As she approached, closer and closer, he was less frightened by her supernatural nature and more and more enthralled by her ineffable beauty : she was divinely feminine, without contest. Her birthday suit offering no dissimulation at all of the perfect proportions of her long slender legs or the irresistible charm of her gracious shapes and her short fur of an immaculate whiteness, surely as soft as the finest silk. He entire being was an invitation to appeasing embraces and tender caresses. All that, plus the little smile she was still wearing, made him feel totally warm and fuzzy.
His eyes stayed locked in hers and he had to raise his head when she drew level with him, as she was taller of the two of them. Then, opening her arms in a gesture full of gracious restraint and making a last step, she tenderly embraced the human, just like a mother consoling her hurt and sad son. The contact with the dense fur and the beneficial warmth it diffused soon released all the tensions the soldier had kept buried deeply inside his mind and he snuggled up against her chest to cry without restraint or shame. She then began to caress his nape in a maternal way and he had the most tenacious impression that she was muttering "Don't cry son, I'm here. All of this will be over soon," with a little charming voice, even if in reality it was forgotten memories from his long-lost childhood resurfacing again.

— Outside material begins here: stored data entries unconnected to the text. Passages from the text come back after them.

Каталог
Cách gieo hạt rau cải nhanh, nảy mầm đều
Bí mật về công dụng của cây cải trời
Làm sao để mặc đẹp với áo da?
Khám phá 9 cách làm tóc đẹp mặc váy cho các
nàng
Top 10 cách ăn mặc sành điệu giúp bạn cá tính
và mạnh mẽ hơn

Finally, having let out all the sad thoughts he had and now, with his soul at peace, he raised his head and plunged his regard into her large loving eyes for the last time. Then, his fate was fulfilled and the spirit of the long-dead soldier began to break up into thousands of tiny white sparks that climbed in the air like light burning papers whipped up by a powerful fire, before gathering themselves into a life thread going up vertically into the sky.
The kitsune contemplated the soul of the mortal heading to its final destination, then closed her eyes as small tears flowed down her cheeks.